HOLLY
I miss my dad. I’ve managed to go seven months without talking to him, but I still feel like an addict missing her hit of heroin or cocaine. I’m a Dad addict. I just need one hit of Dad. Just five minutes with him, and then I can go another seven months without talking to him. I just want to really quickly catch him up on everything going on in my life. Let him know that I dumped that guy he couldn’t stand, that I’m taking a break from auditions, and that I’m opening a bar with Jessie and Nat. That I got off the antidepressants. I want him to make a joke about the week I tried yoga because, let’s face it, nothing about my personality says, “Breathe.”

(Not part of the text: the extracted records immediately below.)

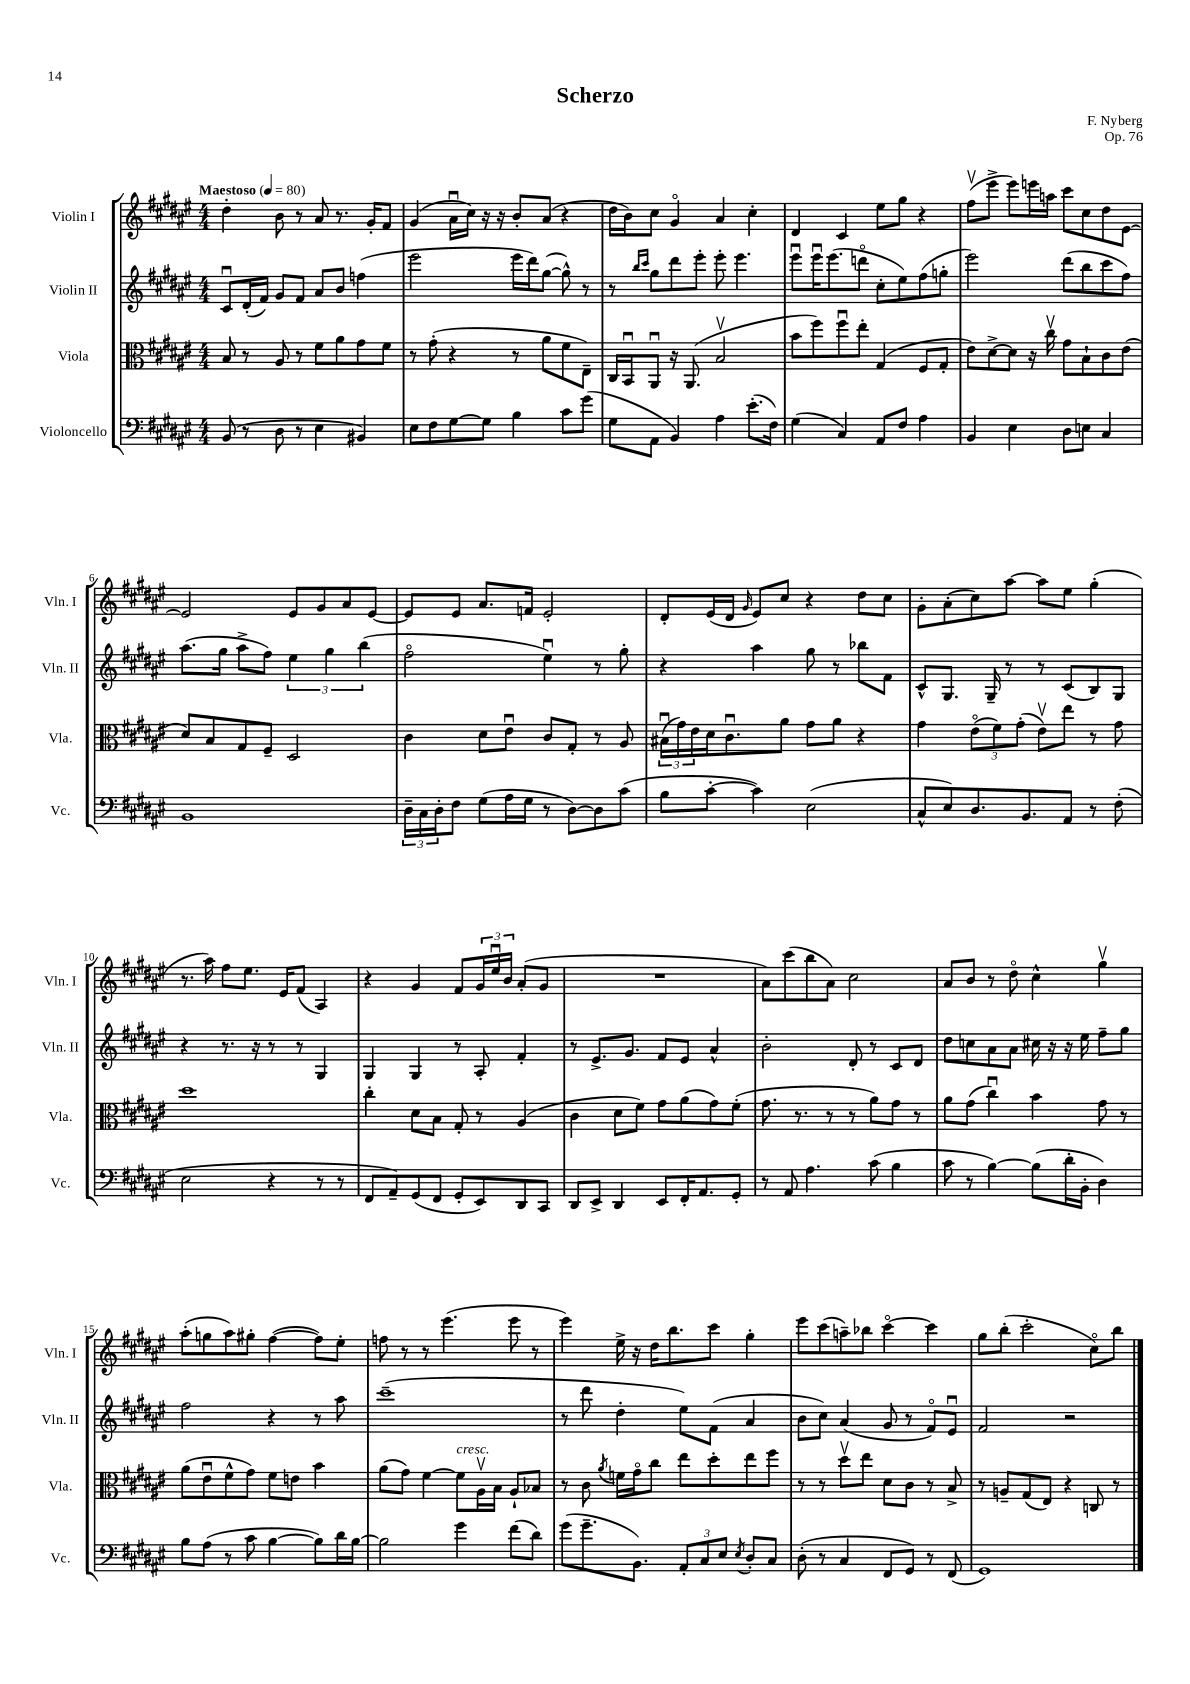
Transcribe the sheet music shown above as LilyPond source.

\header { title = "Scherzo" composer = "F. Nyberg" opus = "Op. 76" }
<<
\new StaffGroup <<
\new Staff = "s0" \with { instrumentName = "Violin I" shortInstrumentName = "Vln. I" } {
    \clef treble \key fis \major \numericTimeSignature \time 4/4 \tempo "Maestoso" 4 = 80
    dis''4-. b'8 r8 ais'8 r8. gis'16-. fis'8 |
    gis'4( ais'16\downbow cis''16) r16 r16 b'8-. ais'8( r4 |
    dis''16 b'16) cis''8 gis'4\flageolet ais'4 cis''4-. |
    dis'4 cis'4 eis''8 gis''8 r4 |
    fis''8\upbow( eis'''8-> eis'''8) e'''16 a''16 cis'''8 cis''8 dis''8 eis'8~ |
    eis'2 eis'8 gis'8 ais'8 eis'8~ |
    eis'8 eis'8 ais'8. f'16 eis'2-. |
    dis'8-. eis'16( dis'16 \grace { gis'16 } eis'8) cis''8 r4 dis''8 cis''8 |
    gis'8-. ais'8-.( cis''8) ais''8~ ais''8 eis''8 gis''4-.( |
    r8. ais''16) fis''8 eis''8. eis'16 fis'8( ais4) |
    r4 gis'4 fis'8 \tuplet 3/2 { gis'16 eis''16\downbow b'16 } ais'8-.( gis'8 |
    R1 |
    ais'8) cis'''8( b''8 ais'8) cis''2 |
    ais'8 b'8 r8 dis''8\flageolet cis''4-^ gis''4\upbow |
    ais''8-.( g''8 ais''8) gis''8-. fis''4~( fis''8) eis''8-. |
    f''8 r8 r8 eis'''4.( eis'''8 r8 |
    eis'''4) eis''16-> r16 dis''16 b''8. cis'''8 gis''4-. |
    eis'''8 cis'''8( a''8--) bes''8 cis'''4~\flageolet cis'''4 |
    gis''8 b''8-.( cis'''2-. cis''8\flageolet) b''8 \bar "|." |
}
\new Staff = "s1" \with { instrumentName = "Violin II" shortInstrumentName = "Vln. II" } {
    \clef treble \key fis \major \numericTimeSignature \time 4/4
    cis'8\downbow dis'16-.( fis'16) gis'8 fis'8 ais'8 b'8 f''4( |
    eis'''2 eis'''16 dis'''16) gis''8~( gis''8-^) r8 |
    r8 \grace { b''16 cis'''16 } gis''8 dis'''8 eis'''8-. eis'''8-. eis'''4. |
    eis'''8\downbow eis'''16\downbow eis'''8.( d'''8\flageolet cis''8-. eis''8) fis''8( g''8-. |
    eis'''2) dis'''8( b''8 cis'''8 fis''8) |
    ais''8.( gis''16 ais''8-> fis''8) \tuplet 3/2 { eis''4 gis''4 b''4( } |
    fis''2\flageolet eis''4\downbow) r8 gis''8-. |
    r4 ais''4 gis''8 r8 bes''8 fis'8 |
    cis'8-^ gis8. gis16-- r8 r8 cis'8( b8) gis8 |
    r4 r8. r16 r8 r8 gis4 |
    gis4 gis4 r8 ais8-. fis'4-. |
    r8 eis'8.-> gis'8. fis'8 eis'8 ais'4-^ |
    b'2-. dis'8-. r8 cis'8 dis'8 |
    dis''8 c''8 ais'8 ais'8 cis''16 r16 r16 eis''16 fis''8-- gis''8 |
    fis''2 r4 r8 ais''8 |
    cis'''1--( |
    r8 dis'''8 dis''4-. eis''8) fis'8( ais'4 |
    b'8 cis''8) ais'4( gis'8 r8 fis'8\flageolet) eis'8\downbow |
    fis'2 r2 \bar "|." |
}
\new Staff = "s2" \with { instrumentName = "Viola" shortInstrumentName = "Vla." } {
    \clef alto \key fis \major \numericTimeSignature \time 4/4
    b8 r8 ais8 r8 fis'8 ais'8 gis'8 fis'8 |
    r8 gis'8-.( r4 r8 ais'8 fis'8 eis8--) |
    cis16 b,16\downbow ais,8\downbow r16 ais,8.( b2\upbow |
    b'8 fis''8) fis''8\downbow eis''8-. gis4( fis8 gis8-. |
    eis'8) dis'8~-> dis'8 r16 cis''16\upbow gis'8 b8-! cis'8 eis'8( |
    dis'8) b8 gis8 fis8-- dis2 |
    cis'4 dis'8 eis'8\downbow cis'8 gis8-. r8 ais8 |
    \tuplet 3/2 { bis16\downbow( gis'16) eis'16 } dis'16 cis'8.\downbow ais'8 gis'8 ais'8 r4 |
    gis'4 \tuplet 3/2 { eis'8\flageolet( fis'8) gis'8-.( } eis'8\upbow) eis''8 r8 gis'8 |
    dis''1 |
    cis''4-. dis'8 b8 gis8-. r8 ais4( |
    cis'4 dis'8 fis'8) gis'8 ais'8( gis'8) fis'8-.( |
    gis'8. r8. r8 r8 ais'8) gis'8 r8 |
    ais'8 gis'8( cis''4\downbow) b'4 gis'8 r8 |
    ais'8( eis'8\downbow fis'8-^ gis'8) fis'8 e'8 b'4 |
    ais'8( gis'8) fis'4~ fis'8^\markup { \italic "cresc." } ais16\upbow b16 ais8-! bes8 |
    r8 cis'8 \acciaccatura { ais'8 } f'16 gis'16\flageolet cis''8 eis''8 dis''8-. eis''8 fis''8 |
    r8 r8 dis''8\upbow eis''8 dis'8 cis'8 r8 b8-> |
    r8 a8-- gis8( eis8) r4 c8 r8 \bar "|." |
}
\new Staff = "s3" \with { instrumentName = "Violoncello" shortInstrumentName = "Vc." } {
    \clef bass \key fis \major \numericTimeSignature \time 4/4
    b,8( r8 dis8 r8 eis4 bis,4) |
    eis8 fis8 gis8~ gis8 b4 cis'8 gis'8( |
    gis8 ais,8 b,4) ais4 eis'8.-.( fis16) |
    gis4( cis4) ais,8 fis8 ais4 |
    b,4 eis4 dis8 e8 cis4 |
    b,1 |
    \tuplet 3/2 { dis16-- cis16 dis16-. } fis8 gis8( ais16 gis16 r8 dis8~) dis8 cis'8( |
    b8 cis'8~-. cis'4) eis2( |
    cis8-^ eis8) dis8. b,8. ais,8 r8 fis8-.( |
    eis2 r4 r8 r8 |
    fis,8 ais,8--) gis,8( fis,8 gis,8-. eis,8) dis,8 cis,8 |
    dis,8 eis,8-> dis,4 eis,8 fis,16-. ais,8. gis,8-. |
    r8 ais,8 ais4. cis'8( b4 |
    cis'8 r8 b4~) b8( dis'16-. b,16-. dis4) |
    b8 ais8( r8 cis'8 b4~ b8) dis'16 b16~ |
    b2 gis'4 fis'8( dis'8) |
    gis'8( gis'8.-- b,8.) \tuplet 3/2 { ais,8-. cis8 eis8 } \acciaccatura { eis8 } dis8-. cis8 |
    dis8-.( r8 cis4 fis,8 gis,8) r8 fis,8( |
    gis,1) \bar "|." |
}
>>
>>
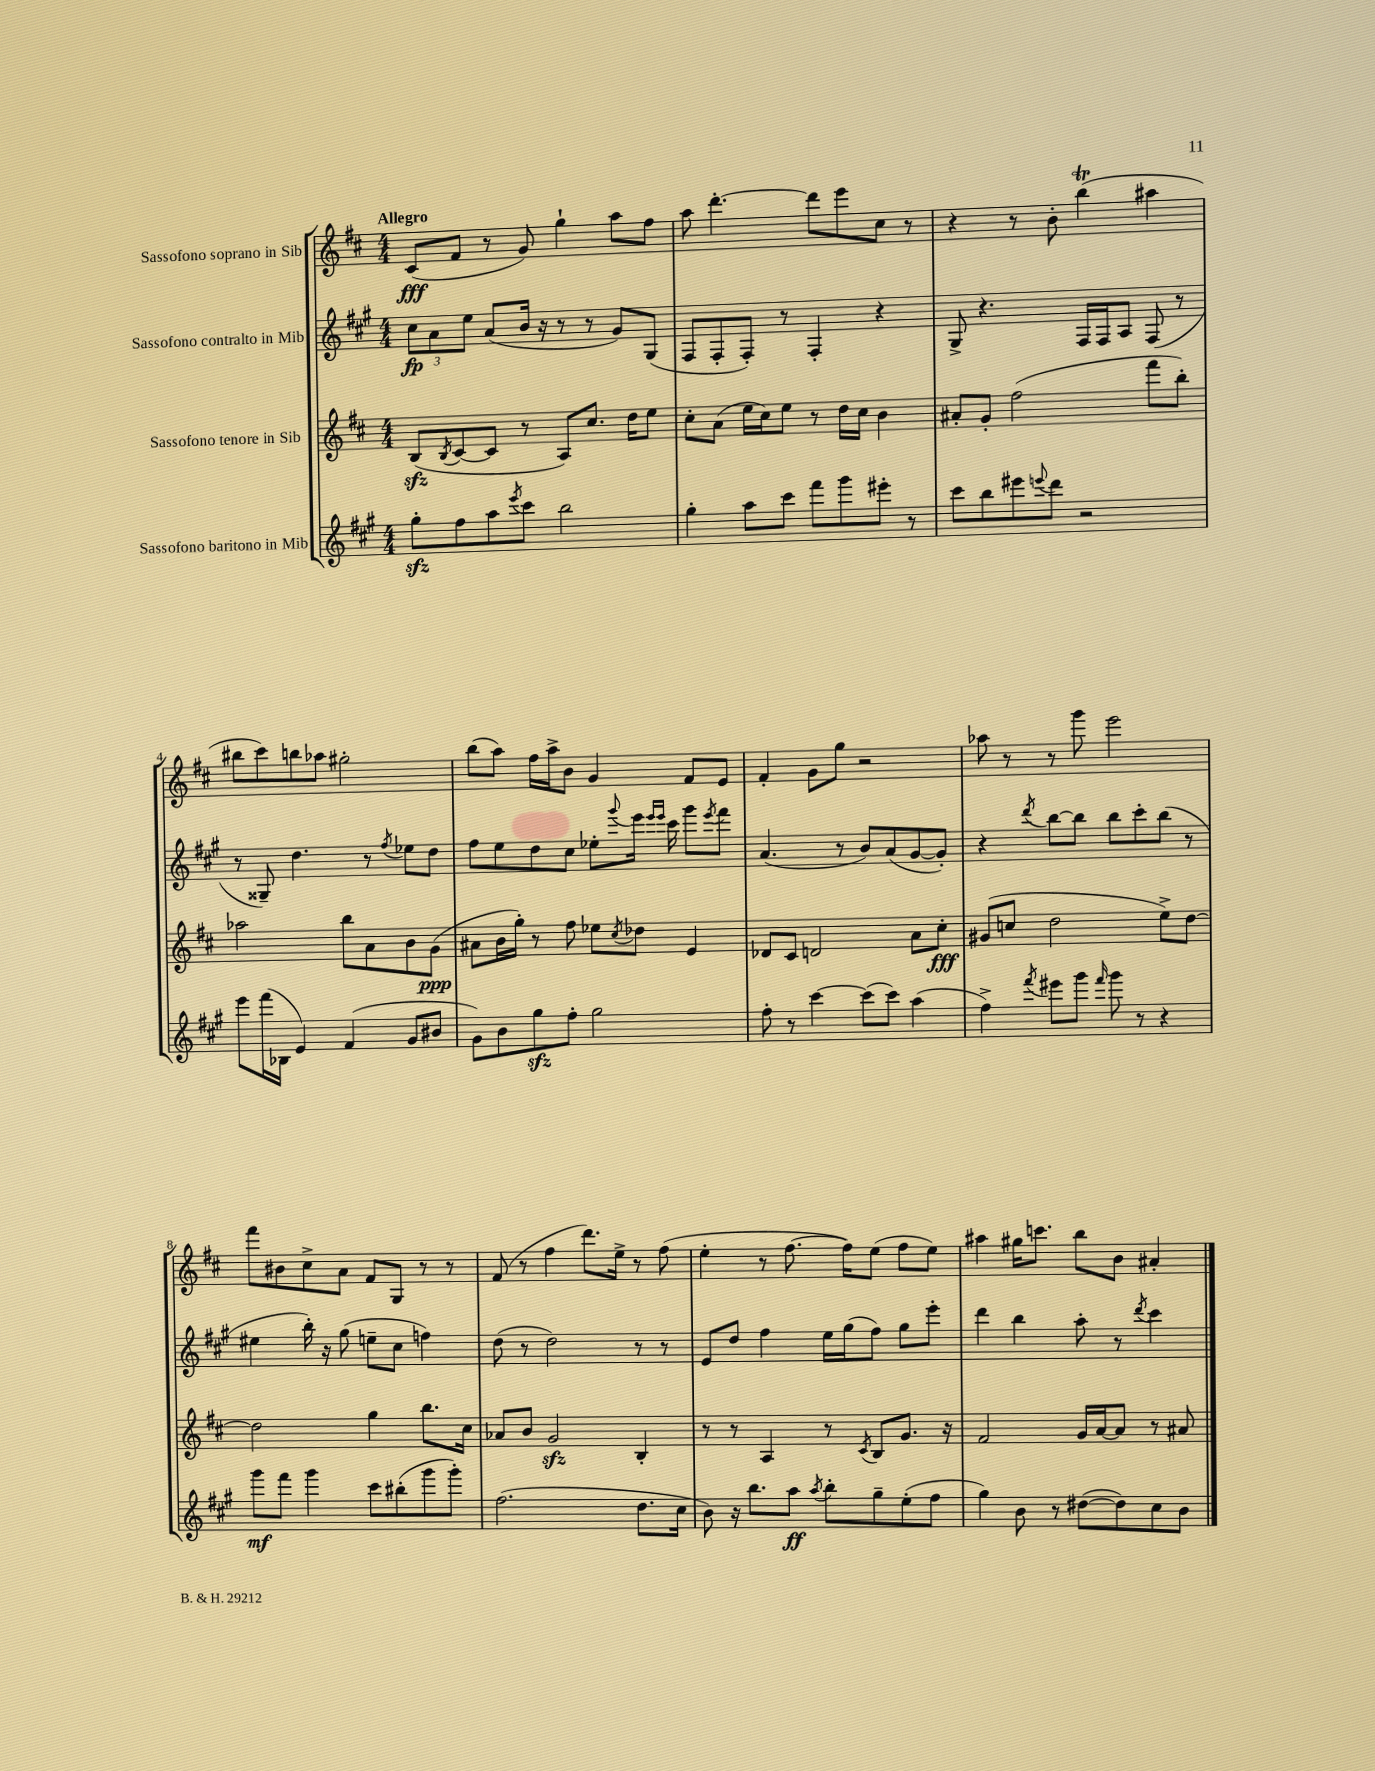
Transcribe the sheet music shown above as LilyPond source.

<<
\new StaffGroup <<
\new Staff = "s0" \with { instrumentName = "Sassofono soprano in Sib" } {
    \clef treble \key d \major \numericTimeSignature \time 4/4 \tempo "Allegro"
    cis'8\fff( fis'8 r8 g'8) g''4-! a''8 fis''8 |
    a''8 d'''4.~-. d'''8 e'''8 cis''8 r8 |
    r4 r8 b'8-. b''4\trill( ais''4 |
    bis''8 cis'''8) b''8 aes''8 gis''2-. |
    b''8( a''8) fis''16 a''16-> b'8 g'4 fis'8 e'8 |
    fis'4-. g'8 g''8 r2 |
    aes''8 r8 r8 g'''8 e'''2 |
    fis'''8 bis'8 cis''8-> a'8 fis'8 g8 r8 r8 |
    fis'8( r8 fis''4 d'''8.) e''16-> r8 fis''8( |
    e''4-. r8 fis''8.~ fis''16) e''8( fis''8 e''8) |
    ais''4 gis''16 c'''8. b''8 b'8 ais'4-. \bar "|." |
}
\new Staff = "s1" \with { instrumentName = "Sassofono contralto in Mib" } {
    \clef treble \key a \major \numericTimeSignature \time 4/4
    \tuplet 3/2 { cis''8\fp a'8 e''8 } a'8( b'16 r16 r8 r8 gis'8) gis8( |
    fis8 fis8-. fis8-.) r8 fis4-. r4 |
    gis8-> r4. fis16 fis16 a8 fis8( r8 |
    r8 gisis8--) d''4. r8 \acciaccatura { fis''8 } ees''8 d''8 |
    fis''8 e''8 d''8 cis''8 ees''8-. \appoggiatura { gis'''8 } e'''16 \grace { e'''16 e'''16 } cis'''16 gis'''8 \acciaccatura { e'''8 } fis'''8 |
    a'4.( r8 b'8) a'8( gis'8~ gis'8-.) |
    r4 \acciaccatura { d'''8 } b''8~ b''8 b''8 cis'''8-. b''8( r8 |
    eis''4 b''16-.) r16 gis''8( e''8-- cis''8 f''4) |
    d''8( r8 d''2) r8 r8 |
    e'8 d''8 fis''4 e''16 gis''16( fis''8) gis''8 e'''8-. |
    d'''4 b''4 a''8-. r8 \acciaccatura { d'''8 } cis'''4 \bar "|." |
}
\new Staff = "s2" \with { instrumentName = "Sassofono tenore in Sib" } {
    \clef treble \key d \major \numericTimeSignature \time 4/4
    b8\sfz( \acciaccatura { b8 } cis'8~ cis'8 r8 a8) cis''8. d''16 e''8 |
    cis''8-. a'8( e''16 cis''16) e''8 r8 d''16 cis''16 b'4 |
    ais'8-. g'8-. fis''2( fis'''8 b''8-.) |
    aes''2 b''8 a'8 b'8 g'8\ppp( |
    ais'8 b'16 g''16-.) r8 fis''8 ees''8 \acciaccatura { cis''8 } des''8 e'4 |
    des'8 cis'8 d'2 a'8 cis''8-.\fff |
    gis'8( c''8 d''2 e''8->) d''8~ |
    d''2 g''4 b''8. cis''16 |
    aes'8 b'8 g'2\sfz b4-. |
    r8 r8 a4 r8 \acciaccatura { cis'8 } b8 g'8. r16 |
    fis'2 g'16 a'16~ a'8 r8 ais'8 \bar "|." |
}
\new Staff = "s3" \with { instrumentName = "Sassofono baritono in Mib" } {
    \clef treble \key a \major \numericTimeSignature \time 4/4
    gis''8-.\sfz fis''8 a''8 \acciaccatura { e'''8 } cis'''8 b''2 |
    gis''4-. a''8 cis'''8 fis'''8 gis'''8 eis'''8-. r8 |
    cis'''8 b''8 eis'''8 \appoggiatura { e'''8 } d'''8 r2 |
    e'''8 fis'''16( bes16 e'4) fis'4( gis'8 bis'8 |
    gis'8) b'8 gis''8\sfz fis''8-. gis''2 |
    fis''8-. r8 cis'''4~ cis'''8( cis'''8) a''4( |
    fis''4->) \acciaccatura { fis'''8 } eis'''8 gis'''8 \grace { fis'''16 } gis'''8 r8 r4 |
    gis'''8\mf fis'''8 gis'''4 cis'''8 bis''8-.( gis'''8 gis'''8-.) |
    fis''2.( d''8. cis''16 |
    b'8) r16 b''8. a''8\ff \acciaccatura { a''8 } b''8-. gis''8-- e''8-.( fis''8 |
    gis''4) b'8 r8 dis''8~( dis''8) cis''8 b'8 \bar "|." |
}
>>
>>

I want him to know that I have a huge crush on a guy whose last name is Erikson, and that I’m the worst stalker ever, because I can’t even figure out how to Google him. And that I’m so shy I’ve never even spoken to him. I want to bore Dad with details about how I went jogging one morning just because I saw Mr. Erikson stretching outside, and that after he smiled at me and said “Hi” as I passed him, I was so nervous, I gave a quick wave, then broke out into a run down the block that caused me to pull a hamstring, and surreptitiously limp back home once I knew he had left.
When I tell my story while getting my five-minute fix, Dad would laugh and shake his head. He would listen to me drone on about the guy, then hear me vent about how hard it is to date nowadays, because between texting and carrying our phones with us at all times, and Instagram and Facebook and that new site that a twenty-year-old at work told me about, now we girls have to wait by the phone 24/7. Dad would tell me that I sound ridiculous—that I might as well be one of those old biddies who said the world of dating had gone to hell now that men couldn’t stop by their homes with calling cards. He then would remind me that I am worth at least four goats, two chickens, and a mule, and to not stress out so much, because any guy worth his salt is going to do everything he can to be with me.
My father was my biggest fan in the world. He was always convinced that if the men didn’t know what they had, they didn’t deserve to have it.
This time, during these five minutes, I wouldn’t roll my eyes when he told me that I was as pretty as my mom. (I remember as a teen thinking that was the worst compliment ever. Yeah, Dad, genetics. Duh.) Instead, I’d say, “Thank you. I look like you too.”
And then, I would ask for Dad’s advice about the guy. And he would tell me to just talk to him. He’d say, “Just get on with it! Go smile and say hello to the guy. We really don’t like being the aggressors. We may say we do—we lie. Really, we want the beautiful woman to think we’re amazing, right off the bat. Most of us just want to know where our chair is. We want to ask you out. But in order to do that, it would be nice to get a little encouragement.”
Yup, that’s what Dad would say.
But, truth be told, if I had those five minutes, I wouldn’t talk about dating or finding a new man. I’d still ask for his advice, but it would be about a different man. It would be about him. And I would ask, “How do you ever get over losing your first love?”
And he would say, “You’re being a martyr. Knock it off. Life is for the living. Go open that bar. I’ll be there that first night, beaming with pride.”
There’s not a doubt in my mind, that’s exactly what he’d say.
I look over at his urn, a dark wood cube with a picture of a sailboat carved on the side. I kiss my index and middle fingers, and put them on the urn, then I sadly rest my head on the urn.
Yeah, Dad, I know: I am being a martyr. And an addict. Because I would still give anything for just five more minutes.